新手问题切割数学算式来获取符号，不同方法的性能比较的疑问

u4crella · 2019年12月17日 · 最后由 u4crella 回复于 2019年12月18日 · 2461 次阅读

代码见下文。

我觉得真是奇了怪了，旧的方法我现在都看不顺眼(之前没想起用split，用c#写完、vs2013调试完再用ruby代码写的)，变量也比新的方法的变量多得多，也用了一些我为了方便而写的轮子函数，怎么会比新的方法还要快的呢？

测试平台虚拟机 linux x86_64 4.12.14 ruby 2.6.5 自己编译的版本。已经测试多次了，应该没有偶然因素，测试的时候电脑除了播歌，也没跑其他程序。

12-18 说明：代码已更新，按一楼兄弟的说法，把 str.sub() 方法改成 str[1, id2]；但是还是比旧的方法慢。

页面搜索 '新方法开始' 、'旧方法开始'、'切换到旧方法'、'切换到新方法'

前面是一堆辅助用的函数，可以直接跳过，搜索上面的字符，直接跳到新或旧的方法




# 新旧方法的正文 从 第82行 开始
class Sawdust4ExprError < StandardError
end
=begin
# 此文件已删除内容:
sawdust_fallback_prepare、sawdust_prepare
=end
class Expr
  attr_accessor :type, :val, :priority
  def initialize(type, val, prio = nil)

*任务数据*.

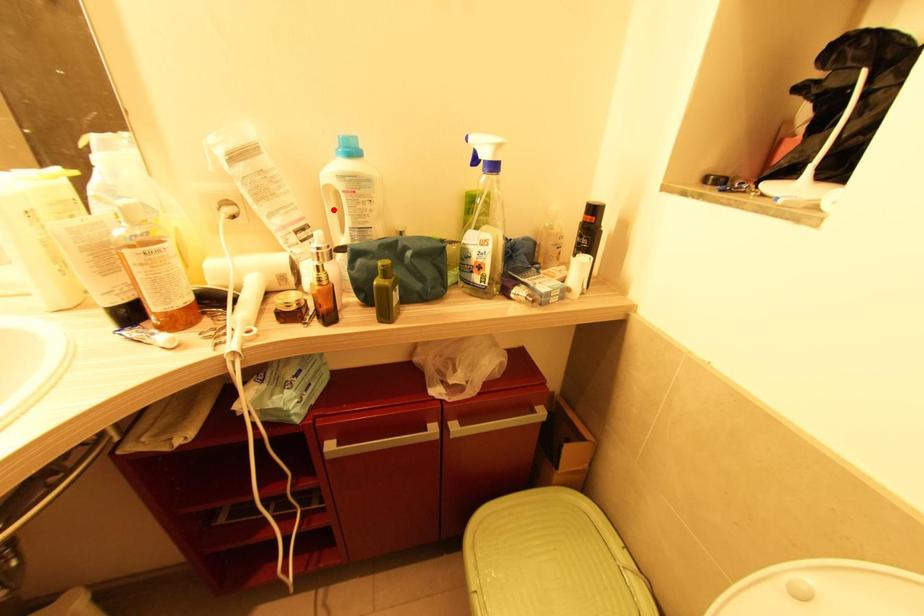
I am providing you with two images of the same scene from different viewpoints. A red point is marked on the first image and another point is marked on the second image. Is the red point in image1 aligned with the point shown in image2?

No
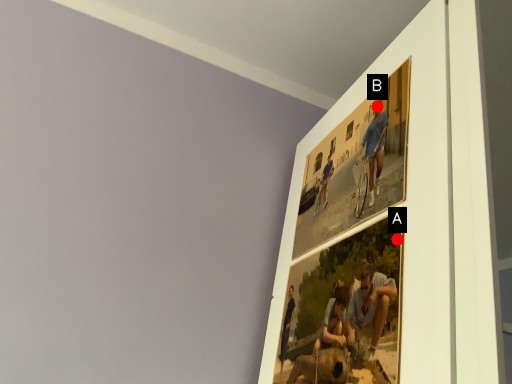
Question: Two points are circled on the image, labeled by A and B beside each circle. Which point is closer to the camera?

Choices:
 (A) A is closer
 (B) B is closer

Answer: (A)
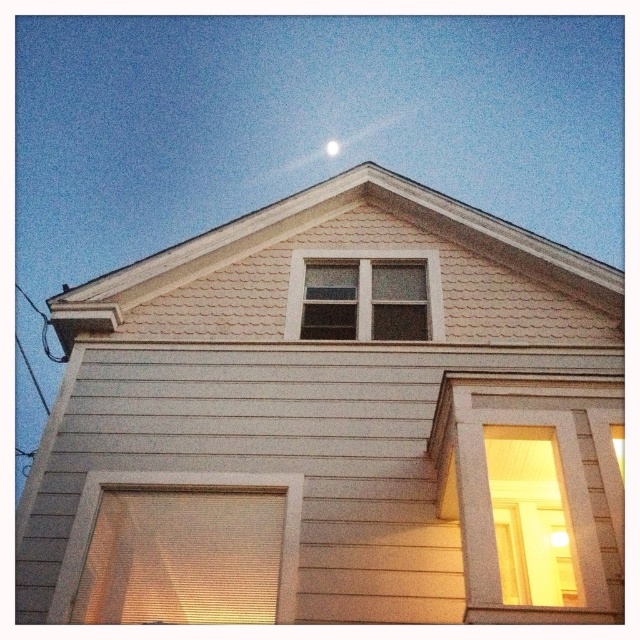
You are standing in front of the residential building and notice two points marked on the image. The first point is at coordinate point (422,419) and the second is at point (241,474). Which point is closer to you?

Point (422,419) is further to the camera than point (241,474), so the point closer to you is point (241,474).

You are standing in front of the residential building and want to enter through the matte wooden door at right. As you look up, you notice the white glossy moon at upper center. Which object is nearer to you, the door or the moon?

The matte wooden door at right is closer to the viewer than the white glossy moon at upper center, so the door is nearer to you.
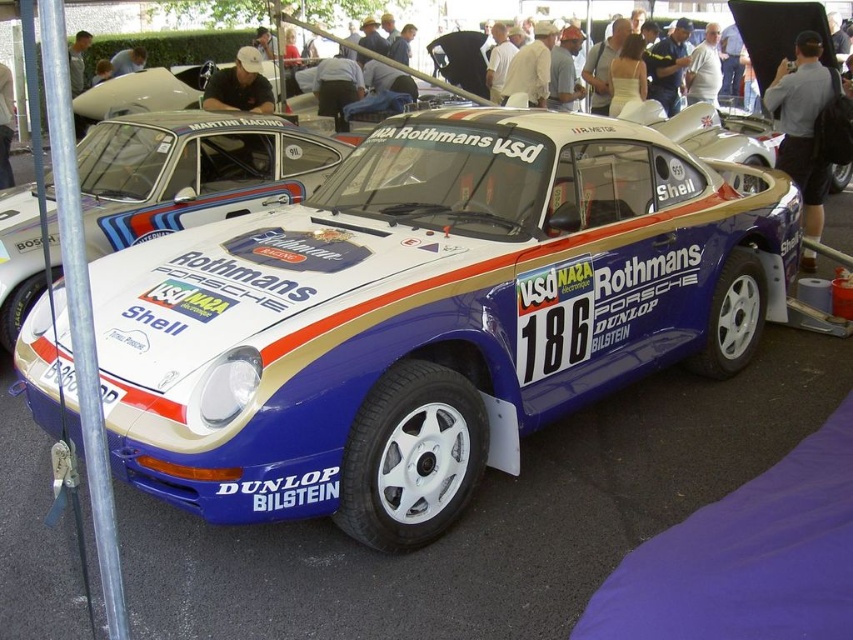
Is point (163, 92) positioned before point (138, 60)?

Yes, point (163, 92) is in front of point (138, 60).

Measure the distance between white matte porsche at center and camera.

9.01 meters

The height and width of the screenshot is (640, 853). I want to click on white matte porsche at center, so tap(143, 92).

Between matte white porsche at center and white matte porsche at center, which one has more height?

matte white porsche at center is taller.

Who is positioned more to the right, matte white porsche at center or white matte porsche at center?

Positioned to the right is matte white porsche at center.

Is point (169, 136) more distant than point (180, 77)?

No, it is in front of (180, 77).

The width and height of the screenshot is (853, 640). I want to click on matte white porsche at center, so click(192, 172).

Between matte white porsche at center and light brown leather jacket at upper center, which one has less height?

light brown leather jacket at upper center is shorter.

Locate an element on the screen. The height and width of the screenshot is (640, 853). matte white porsche at center is located at coordinates (192, 172).

This screenshot has width=853, height=640. In order to click on matte white porsche at center in this screenshot , I will do `click(192, 172)`.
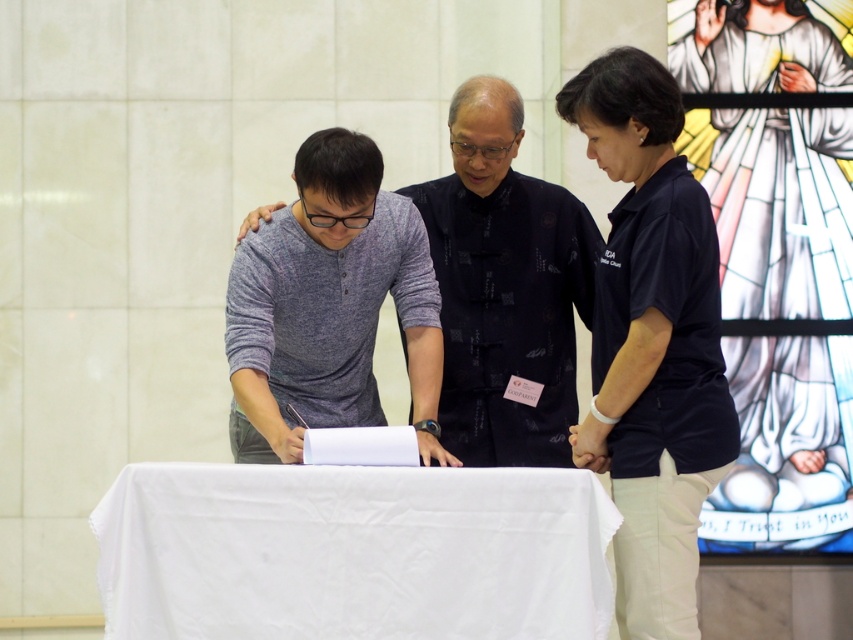
Can you confirm if white cloth-covered table at center is thinner than gray cotton shirt at center?

Incorrect, white cloth-covered table at center's width is not less than gray cotton shirt at center's.

Between point (233, 577) and point (297, 250), which one is positioned in front?

Positioned in front is point (233, 577).

Image resolution: width=853 pixels, height=640 pixels. What do you see at coordinates (352, 552) in the screenshot? I see `white cloth-covered table at center` at bounding box center [352, 552].

Where is `white cloth-covered table at center`? This screenshot has height=640, width=853. white cloth-covered table at center is located at coordinates pyautogui.click(x=352, y=552).

Which is more to the right, purple cotton shirt at center or dark blue shirt at center?

From the viewer's perspective, dark blue shirt at center appears more on the right side.

Based on the photo, is purple cotton shirt at center in front of dark blue shirt at center?

Yes, purple cotton shirt at center is closer to the viewer.

Is point (677, 579) farther from camera compared to point (646, 426)?

That is False.

You are a GUI agent. You are given a task and a screenshot of the screen. Output one action in this format:
    pyautogui.click(x=<x>, y=<y>)
    Task: Click on the purple cotton shirt at center
    This screenshot has width=853, height=640.
    Given the screenshot: What is the action you would take?
    pos(651,342)

Who is shorter, white cloth-covered table at center or dark blue shirt at center?

With less height is white cloth-covered table at center.

Between white cloth-covered table at center and dark blue shirt at center, which one is positioned higher?

Positioned higher is dark blue shirt at center.

Looking at this image, who is more distant from viewer, (529, 566) or (595, 337)?

Point (595, 337)

I want to click on white cloth-covered table at center, so click(352, 552).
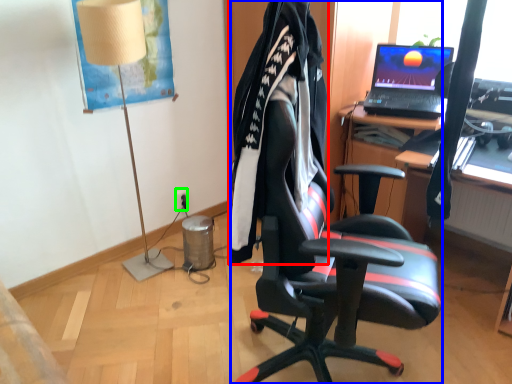
Question: Which object is positioned closest to clothing (highlighted by a red box)? Select from chair (highlighted by a blue box) and power outlet (highlighted by a green box).

Choices:
 (A) chair
 (B) power outlet

Answer: (A)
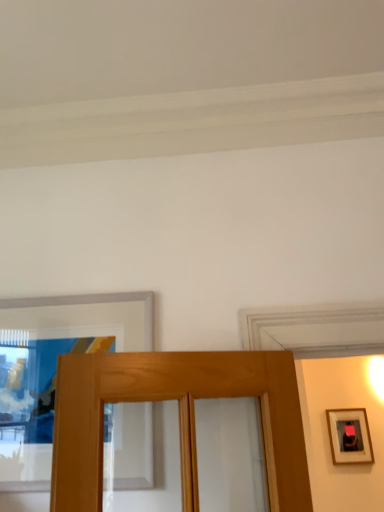
Question: From the image's perspective, is wooden picture frame at upper left, the 1th picture frame from the top, under wooden framed mirror at right, which appears as the second picture frame when viewed from the top?

Choices:
 (A) no
 (B) yes

Answer: (A)

Question: From the image's perspective, would you say wooden picture frame at upper left, the 2th picture frame from the bottom, is positioned over wooden framed mirror at right, the 2th picture frame viewed from the front?

Choices:
 (A) no
 (B) yes

Answer: (B)

Question: Can you confirm if wooden picture frame at upper left, the 2th picture frame from the bottom, is wider than wooden framed mirror at right, acting as the 1th picture frame starting from the bottom?

Choices:
 (A) yes
 (B) no

Answer: (A)

Question: Can wooden framed mirror at right, which appears as the second picture frame when viewed from the top, be found inside wooden picture frame at upper left, the 1th picture frame from the top?

Choices:
 (A) yes
 (B) no

Answer: (B)

Question: Is wooden picture frame at upper left, which is the second picture frame in right-to-left order, next to wooden framed mirror at right, acting as the 1th picture frame starting from the back, and touching it?

Choices:
 (A) no
 (B) yes

Answer: (A)

Question: Considering the relative sizes of wooden picture frame at upper left, which is the second picture frame in right-to-left order, and wooden framed mirror at right, the 2th picture frame viewed from the front, in the image provided, is wooden picture frame at upper left, which is the second picture frame in right-to-left order, shorter than wooden framed mirror at right, the 2th picture frame viewed from the front,?

Choices:
 (A) no
 (B) yes

Answer: (A)

Question: From a real-world perspective, does wooden framed mirror at right, placed as the 2th picture frame when sorted from left to right, stand above wooden picture frame at upper left, which is the second picture frame in right-to-left order?

Choices:
 (A) no
 (B) yes

Answer: (A)

Question: Is wooden picture frame at upper left, the 2th picture frame from the bottom, inside wooden framed mirror at right, which is counted as the 1th picture frame, starting from the right?

Choices:
 (A) yes
 (B) no

Answer: (B)

Question: From the image's perspective, is wooden framed mirror at right, placed as the 2th picture frame when sorted from left to right, above wooden picture frame at upper left, the 1th picture frame from the top?

Choices:
 (A) yes
 (B) no

Answer: (B)

Question: Can you confirm if wooden framed mirror at right, which is counted as the 1th picture frame, starting from the right, is wider than wooden picture frame at upper left, which is the 1th picture frame from left to right?

Choices:
 (A) no
 (B) yes

Answer: (A)

Question: Is wooden framed mirror at right, acting as the 1th picture frame starting from the bottom, positioned far away from wooden picture frame at upper left, which is the 1th picture frame from left to right?

Choices:
 (A) yes
 (B) no

Answer: (A)

Question: Considering the relative sizes of wooden framed mirror at right, which is counted as the 1th picture frame, starting from the right, and wooden picture frame at upper left, the first picture frame positioned from the front, in the image provided, is wooden framed mirror at right, which is counted as the 1th picture frame, starting from the right, smaller than wooden picture frame at upper left, the first picture frame positioned from the front,?

Choices:
 (A) yes
 (B) no

Answer: (A)

Question: Is wooden picture frame at upper left, the 2th picture frame from the bottom, bigger or smaller than wooden framed mirror at right, the 2th picture frame viewed from the front?

Choices:
 (A) small
 (B) big

Answer: (B)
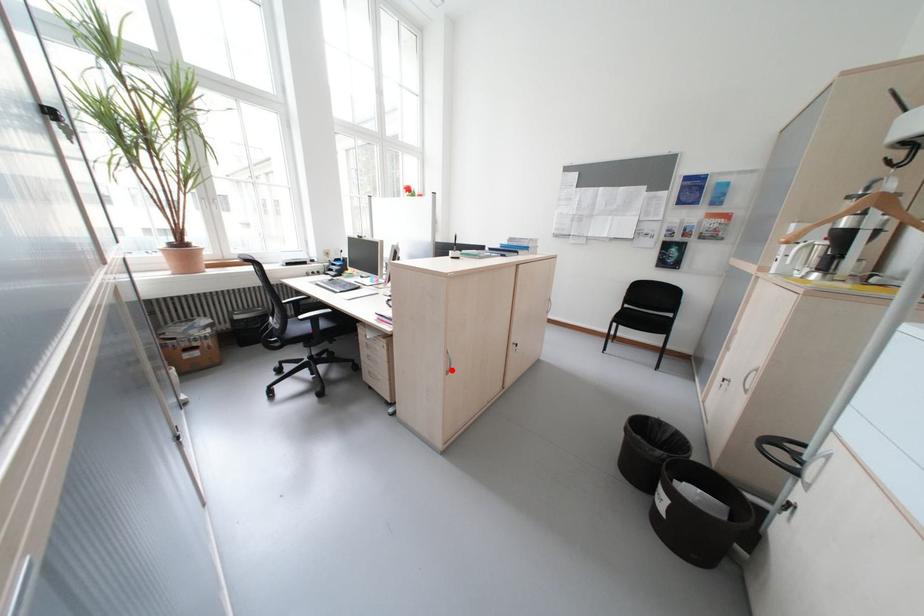
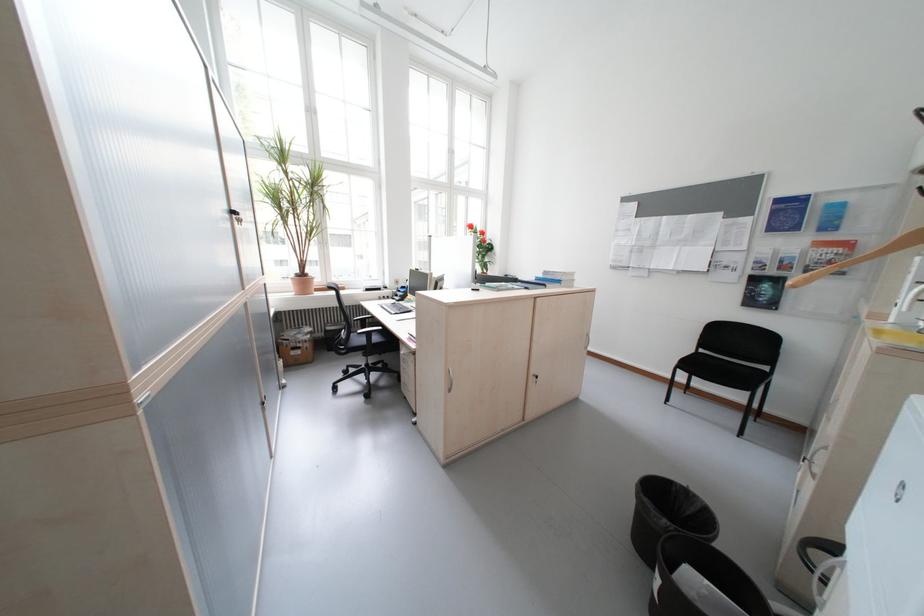
Locate, in the second image, the point that corresponds to the highlighted location in the first image.

(453, 387)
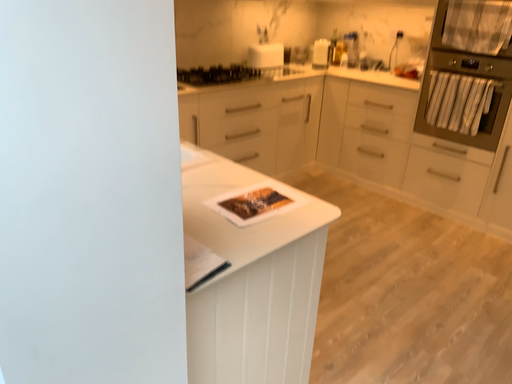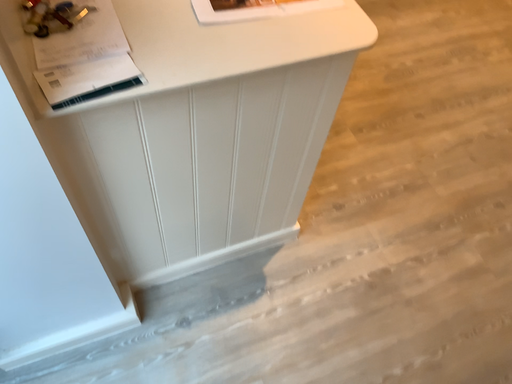
Question: How did the camera likely rotate when shooting the video?

Choices:
 (A) rotated upward
 (B) rotated downward

Answer: (B)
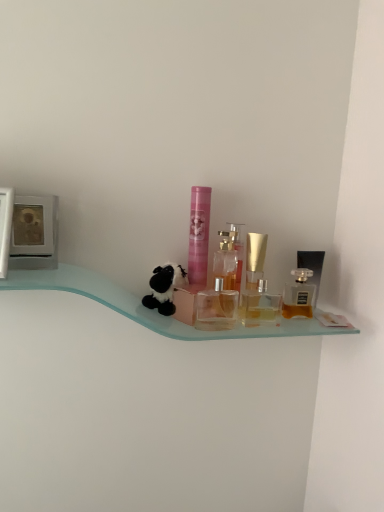
Question: Considering the relative sizes of pink matte tube at center, acting as the 1th toiletry starting from the left, and golden glass perfume at right, placed as the 1th perfume when sorted from right to left, in the image provided, is pink matte tube at center, acting as the 1th toiletry starting from the left, taller than golden glass perfume at right, placed as the 1th perfume when sorted from right to left,?

Choices:
 (A) no
 (B) yes

Answer: (B)

Question: Considering the relative sizes of pink matte tube at center, marked as the 3th toiletry in a right-to-left arrangement, and golden glass perfume at right, the 3th perfume viewed from the left, in the image provided, is pink matte tube at center, marked as the 3th toiletry in a right-to-left arrangement, bigger than golden glass perfume at right, the 3th perfume viewed from the left,?

Choices:
 (A) yes
 (B) no

Answer: (A)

*思考问题*.
a – 请列出所给文本中建议在页面里搜索的全部字符串。
b – 请统计任务数据中有多少行包含字符串“smaller”，大小写需完全一致，只回答数字。

*各题解答*.
a – 新方法开始、旧方法开始、切换到旧方法、切换到新方法

b – 2